Pays : France
Durée : 1h46
Genre : Polar / Thriller
Sortie : 5 avril 2017
Réalisateur : Eric Valette
Distribution : Tomer Sisley, Terence Yin, Pascal Grégory, Stéphane Debac,...
Histoire : En cavale, un motard blessé tue un gang de trafiquants de drogue. Il se réfugie dans une ferme prenant en otage ses habitants. Ne voulant pas que cette tuerie reste impunie, le chef du cartel envoie son tueur à gages à ses trousses.
Scénario : Le début peut paraître complexe tant les personnages se multiplient. De plus, les tenants et aboutissements des différents protagonistes ne sont pas établis avant de longues minutes. Pour autant, on se prend très vite au jeu, passionné par la tragédie qui se noue. Sans doute parce que le scénario a l’intelligence de nous faire vite comprendre que notre patience sera récompensée et que toutes les ramifications des différentes intrigues vont bien converger vers un lieu unique. Les auteurs ont également eu la bonne idée de se rappeler à tout un pan du cinéma français des 70’s. En résulte une œuvre un peu hors du temps, anachronique par rapport à ce que le polar hexagonal peut nous offrir depuis de nombreuses années. C’est un risque que le film prend avec ses spectateurs mais on trouve qu’il est gagnant tant plane sur les personnages une dangerosité que l’on a vraiment plus l’habitude de voir. Le seul bémol viendrait finalement des dialogues qui paraissent un peu trop fleuris ou appuyés par moments. Là aussi, cela sent bon le cinéma d’antan mais pas sûr que le public d’aujourd’hui s’y retrouve totalement.
Réalisation : Le réalisateur Eric Valette est un grand fan du cinéma d’Yves Boisset (Dupont Lajoie, Le prix du danger) et de Sam Peckinpah (La horde sauvage). Et cela se voit tant il réussit joliment à leur rendre hommage mélangeant habilement l’aspect social cher à Boisset (le racisme des villageois que l’on croirait sorti justement de Dupont Lajoie) et la montée de la violence qui finit par exploser (l’ultime gunfight et son côté western très réussi). Il y a aussi un sens de la lente (sans que ce mot soit péjoratif) mise en place de l’intrigue qui n’est pas sans rappeler John Carpenter, un autre des cinéastes fétiches de Valette. On soulignera la superbe photo du film signée Jean-François Hensgens qui réussit sans cesse à magnifier les décors nocturnes, l’histoire se déroulant le plus souvent de nuit.
Interprétation : Le film offre à de nombreux comédiens l’occasion de briller. Il y a ainsi une multitude de seconds rôles, jamais petits tant ils ont tous une importance dans le déroulement de l’intrigue. On aime ainsi la droiture de Pascal Grégory, parfait dans le rôle du flic idéaliste qui veut aller au bout de son enquête.

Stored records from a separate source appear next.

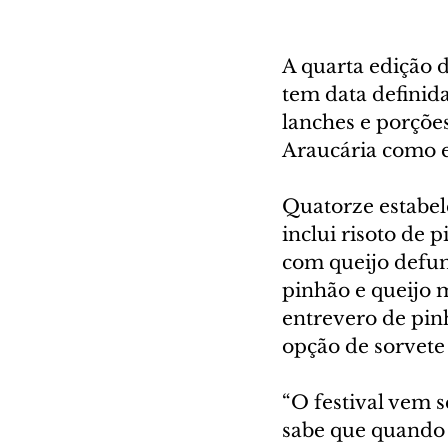
A quarta edição d
tem data definida
lanches e porçõe
Araucária como es
Quatorze estabel
inclui risoto de 
com queijo defum
pinhão e queijo m
entrevero de pinh
opção de sorvete
“O festival vem s
sabe que quando 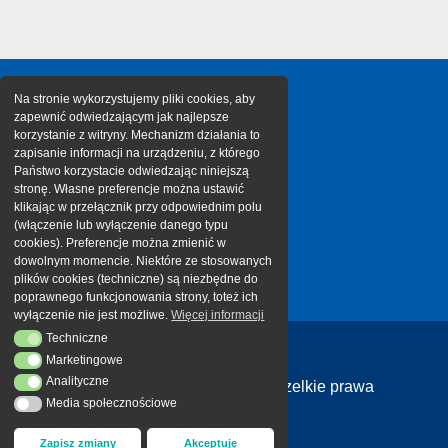
Na stronie wykorzystujemy pliki cookies, aby
zapewnić odwiedzającym jak najlepsze
korzystanie z witryny. Mechanizm działania to
zapisanie informacji na urządzeniu, z którego
Państwo korzystacie odwiedzając niniejszą
stronę. Własne preferencje można ustawić
klikając w przełącznik przy odpowiednim polu
(włączenie lub wyłączenie danego typu
cookies). Preferencje można zmienić w
dowolnym momencie. Niektóre ze stosowanych
plików cookies (techniczne) są niezbędne do
poprawnego funkcjonowania strony, toteż ich
wyłączenie nie jest możliwe.
Więcej informacji
Techniczne
Techniczne
Marketingowe
Marketingowe
Analityczne
Analityczne
Copyright 2026 Cargotor | Wszelkie prawa
Media społecznościowe
Media społecznościowe
zastrzeżone
Zapisz zmiany
Akceptuję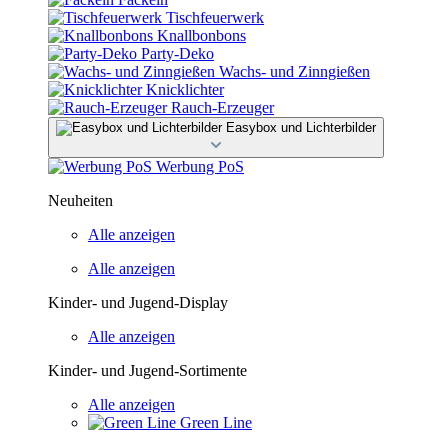
Tischfeuerwerk
Knallbonbons
Party-Deko
Wachs- und Zinngießen
Knicklichter
Rauch-Erzeuger
Easybox und Lichterbilder
Werbung PoS
Neuheiten
Alle anzeigen
Alle anzeigen
Kinder- und Jugend-Display
Alle anzeigen
Kinder- und Jugend-Sortimente
Alle anzeigen
Green Line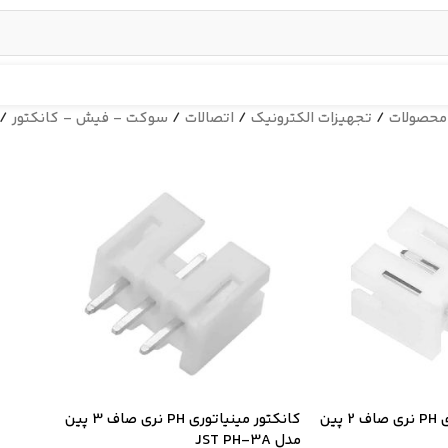
محصولات
/
تجهیزات الکترونیک
/
اتصالات
/
سوكت - فیش - کانکتور
/
کانکتور مینیاتوری PH نری صاف 2 پین
کانکتور مینیاتوری PH نری صاف 3 پین
مدل JST PH-3A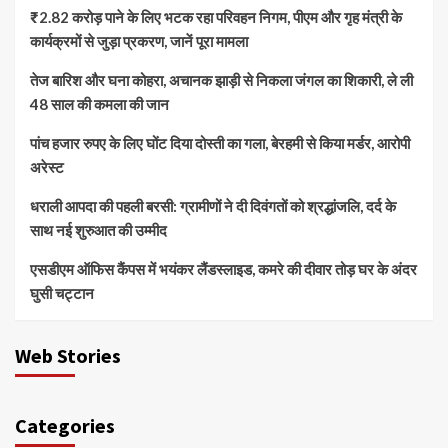
₹2.82 करोड़ पाने के लिए भटक रहा परिवहन निगम, पीएम और गृह मंत्री के
कार्यक्रमों से जुड़ा प्रकरण, जानें पूरा मामला
तेज बारिश और घना कोहरा, अचानक झाड़ी से निकला जंगल का शिकारी, ले ली
48 साल की कमला की जान
पांच हजार रुपए के लिए घोंट दिया दोस्ती का गला, बेरहमी से किया मर्डर, आरोपी
अरेस्ट
धराली आपदा की पहली बरसी: ग्रामीणों ने दी दिवंगतों को श्रद्धांजलि, दर्द के
साथ नई शुरुआत की उम्मीद
एसडीएम ऑफिस कैंपस में भयंकर लैंडस्लाइड, कमरे की दीवार तोड़ घर के अंदर
घुसी चट्टान
Web Stories
Categories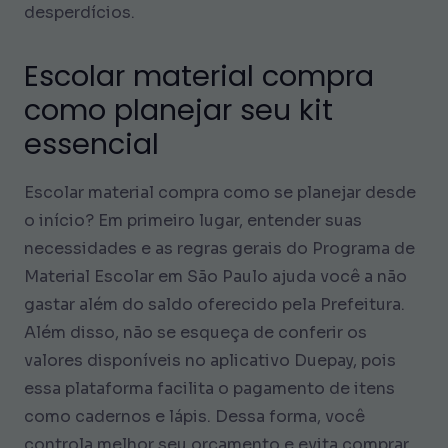
desperdícios.
Escolar material compra
como planejar seu kit
essencial
Escolar material compra como se planejar desde
o início? Em primeiro lugar, entender suas
necessidades e as regras gerais do Programa de
Material Escolar em São Paulo ajuda você a não
gastar além do saldo oferecido pela Prefeitura.
Além disso, não se esqueça de conferir os
valores disponíveis no aplicativo Duepay, pois
essa plataforma facilita o pagamento de itens
como cadernos e lápis. Dessa forma, você
controla melhor seu orçamento e evita comprar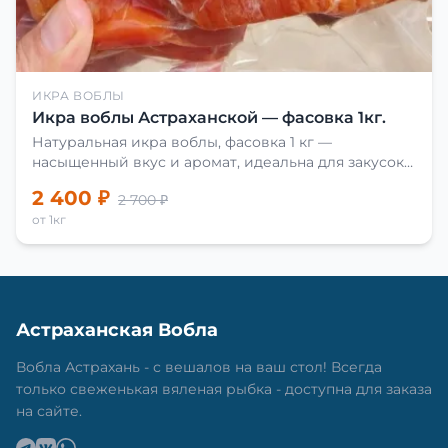
ИКРА ВОБЛЫ
Икра воблы Астраханской — фасовка 1кг.
Натуральная икра воблы, фасовка 1 кг —
насыщенный вкус и аромат, идеальна для закусок
и приготовления блюд.
2 400 ₽
2 700 ₽
от 1кг
Астраханская Вобла
Вобла Астрахань - с вешалов на ваш стол! Всегда
только свеженькая вяленая рыбка - доступна для заказа
на сайте.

La femme du fermier campée par Erika Sainte apporte une présence bienvenue dans un monde totalement masculin. On aurait peut être aimé que la relation qu’elle noue avec le « héros » joué par Tomer Sisley soit un peu plus ambigüe. Concernant Tomer Sisley, il sera une belle surprise pour ceux qui avaient son rôle de Largo Winch en mémoire. Avec son crâne rasé, sa quasi absence de dialogues, il propose une prestation tout en physique et attitude qui pourrait donner à d’autres cinéastes dans l’employer dans un registre plus badass. Enfin, et c’est la grande révélation du film, Terence Yin dans le rôle du tueur à gage sanguinaire est génial. Eric Valette semble en vouloir faire le personnage principal du film et on le comprend tant le charisme du comédien est grand. On se rappelle que Hitchcock racontait que plus le méchant du film était réussi, plus le film l’était. Et bien, cela fait très longtemps que l’on n’avait pas vu cet adage aussi bien transposé sur grand écran. A tel point que Le Serpent aux mille coupures vaut le coup d’œil rien que pour la prestation de Terence Yin.

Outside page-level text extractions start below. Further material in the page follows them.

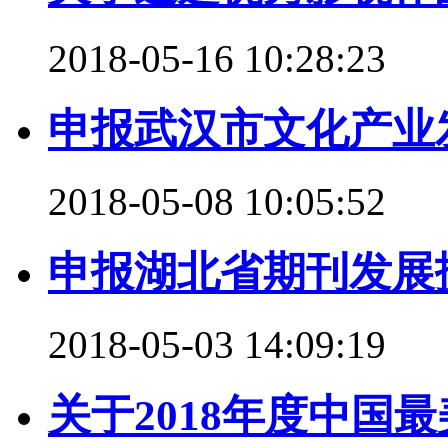
2018-05-16 10:28:23
申报武汉市文化产业
2018-05-08 10:05:52
申报湖北省期刊发展
2018-05-03 14:09:19
关于2018年度中国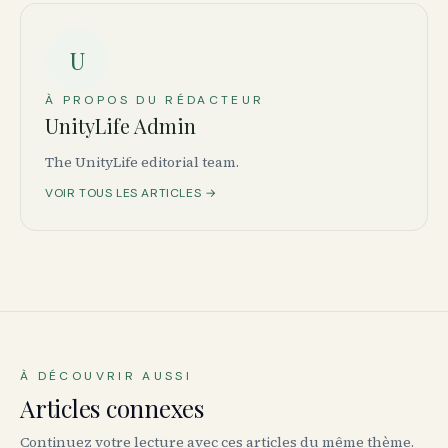
U
À PROPOS DU RÉDACTEUR
UnityLife Admin
The UnityLife editorial team.
VOIR TOUS LES ARTICLES →
À DÉCOUVRIR AUSSI
Articles connexes
Continuez votre lecture avec ces articles du même thème.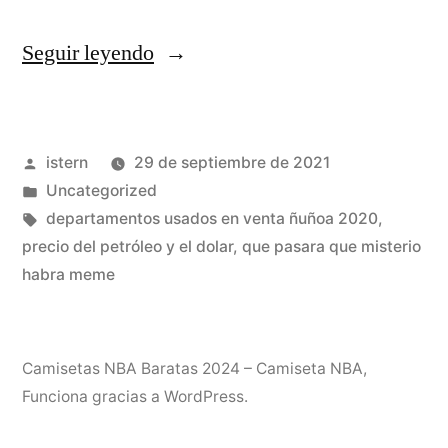
«poleras
Seguir leyendo
jordan»
Publicado
istern
29 de septiembre de 2021
por
Publicado
Uncategorized
en
Etiquetas:
departamentos usados en venta ñuñoa 2020
,
precio del petróleo y el dolar
,
que pasara que misterio
habra meme
Camisetas NBA Baratas 2024 – Camiseta NBA
,
Funciona gracias a WordPress.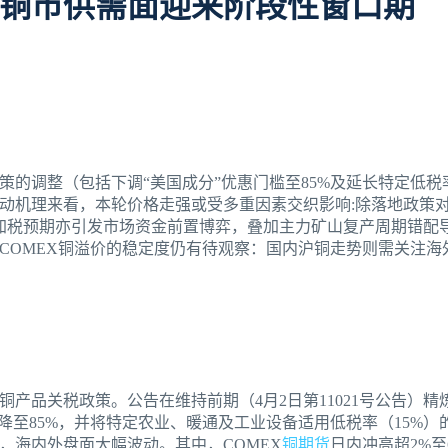
铜市供需面迎来阶段性窗口期
策的调整（包括下调“美国成分”优惠门槛至85%及延长特定低
动机理来看，本轮价格走强或受多重因素交织影响:除落地政策对
铜加税预期亦引发市场资金前置博弈，叠加主力矿山复产周期错配
COMEX铜溢价的稳定度仍有待观察：国内沪铜走势则需关注海
产品关税政策。公告在维持前期（4月2日第11021号公告）精炼
降至85%，并将特定农业、暖通及工业设备适用低税率（15%）的
，海内外盘面大幅波动。其中，COMEX
铜期货
日内冲高超2%至6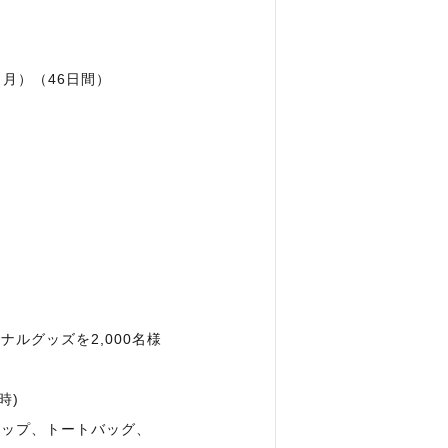
日（月）（46日間）
ルグッズを2,000名様
時)
カップ、トートバッグ、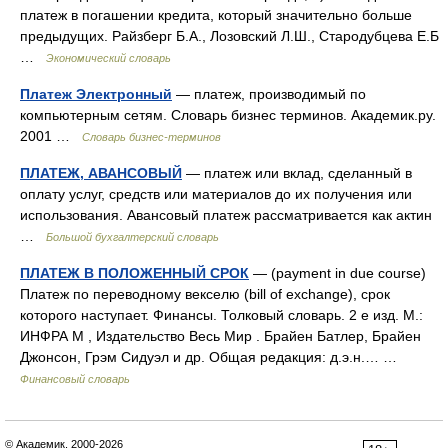
платеж в погашении кредита, который значительно больше
предыдущих. Райзберг Б.А., Лозовский Л.Ш., Стародубцева Е.Б
…
Экономический словарь
Платеж Электронный
— платеж, производимый по
компьютерным сетям. Словарь бизнес терминов. Академик.ру.
2001 …
Словарь бизнес-терминов
ПЛАТЕЖ, АВАНСОВЫЙ
— платеж или вклад, сделанный в
оплату услуг, средств или материалов до их получения или
использования. Авансовый платеж рассматривается как актин
…
Большой бухгалтерский словарь
ПЛАТЕЖ В ПОЛОЖЕННЫЙ СРОК
— (payment in due course)
Платеж по переводному векселю (bill of exchange), срок
которого наступает. Финансы. Толковый словарь. 2 е изд. М.:
ИНФРА М , Издательство Весь Мир . Брайен Батлер, Брайен
Джонсон, Грэм Сидуэл и др. Общая редакция: д.э.н.… …
Финансовый словарь
© Академик, 2000-2026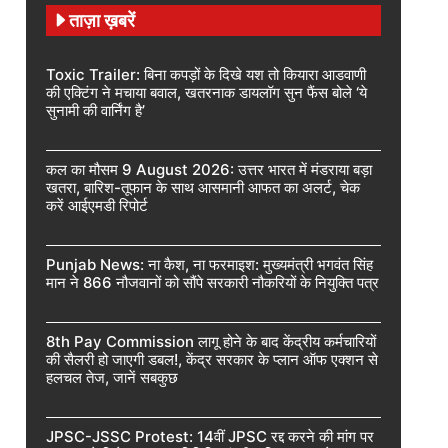
ताज़ा ख़बरें
Toxic Trailer: बिना कपड़ों के दिखे यश तो कियारा आडवाणी
की एक्टिंग ने मचाया बवाल, खतरनाक डायलॉग सुन फैंस बोले ‘ये
सुनामी की वार्निंग है’
कल का मौसम 9 August 2026: उत्तर भारत में मंडराया बड़ा
खतरा, बारिश-तूफान के साथ आसमानी आफत का अलर्ट, चेक
करें आईएमडी रिपोर्ट
Punjab News: ना कैश, ना फरमाइश: मुख्यमंत्री भगवंत सिंह
मान ने 866 नौजवानों को सौंपे सरकारी नौकरियों के नियुक्ति पत्र
8th Pay Commission लागू होने के बाद केंद्रीय कर्मचारियों
की सैलरी हो जाएगी डबल!, केंद्र सरकार के प्लान ऑफ एक्शन से
हलचल तेज, जानें सबकुछ
JPSC-JSSC Protest: 14वीं JPSC रद्द करने की मांग पर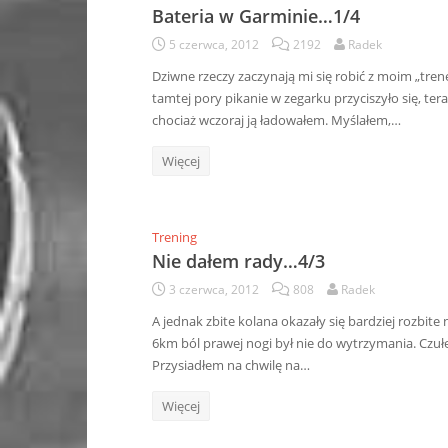
Bateria w Garminie…1/4
5 czerwca, 2012
2192
Radek
Dziwne rzeczy zaczynają mi się robić z moim „tren
tamtej pory pikanie w zegarku przyciszyło się, tera
chociaż wczoraj ją ładowałem. Myślałem,…
Więcej
Trening
Nie dałem rady…4/3
3 czerwca, 2012
808
Radek
A jednak zbite kolana okazały się bardziej rozbite
6km ból prawej nogi był nie do wytrzymania. Czuł
Przysiadłem na chwilę na…
Więcej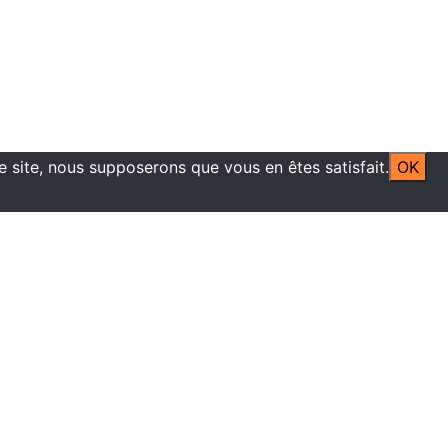
ce site, nous supposerons que vous en êtes satisfait.
OK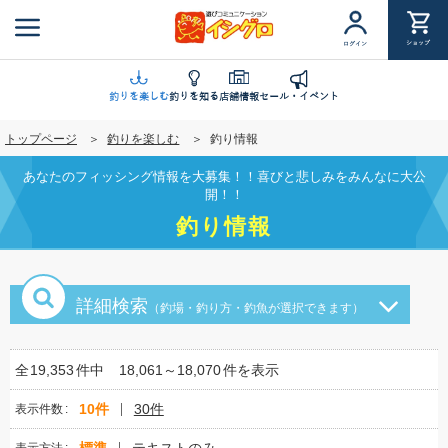
メ
イ
ショップ
ログイン
ン
コ
ン
釣りを楽しむ
釣りを知る
店舗情報
セール・イベント
テ
トップページ
釣りを楽しむ
釣り情報
ン
ツ
あなたのフィッシング情報を大募集！！喜びと悲しみをみんなに大公
に
開！！
移
釣り情報
動
詳細検索
（釣場・釣り方・釣魚が選択できます）
全
19,353
件中
18,061～18,070
件を表示
10件
30件
表示件数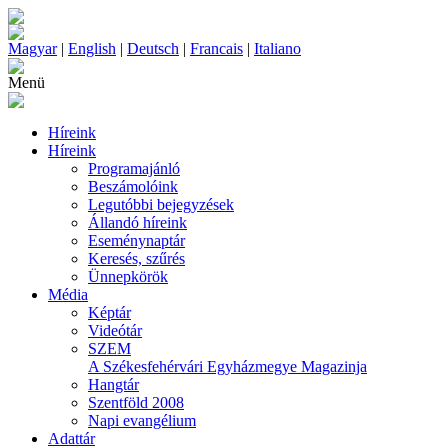
Magyar
|
English
|
Deutsch
|
Francais
|
Italiano
Menü
Híreink
Híreink
Programajánló
Beszámolóink
Legutóbbi bejegyzések
Állandó híreink
Eseménynaptár
Keresés, szűrés
Ünnepkörök
Média
Képtár
Videótár
SZEM
A Székesfehérvári Egyházmegye Magazinja
Hangtár
Szentföld 2008
Napi evangélium
Adattár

A savoir : Le film a reçu une classification interdit aux moins de 16 ans que l’on juge bien sévère eu égard à ce que le cinéma américain est capable de nous proposer sans pour autant subir le même classement. Bien sûr, le film n’est pas pour des jeunes adolescents mais la violence n’y est jamais frontale. C’est plus la réussite artistique évidente de la séquence de torture de la jeune femme nue que les images filmées (à un plan près, tout y est hors champs) qui a provoqué un tel classement. Quand on sait qu’une interdiction aux moins de 16 ans fragilise encore plus la carrière économique d’un film déjà fragile de par sa singularité et son jusqu’en boutisme, on ne peut regretter amèrement cette décision.
En bref : Le polar français de l’année.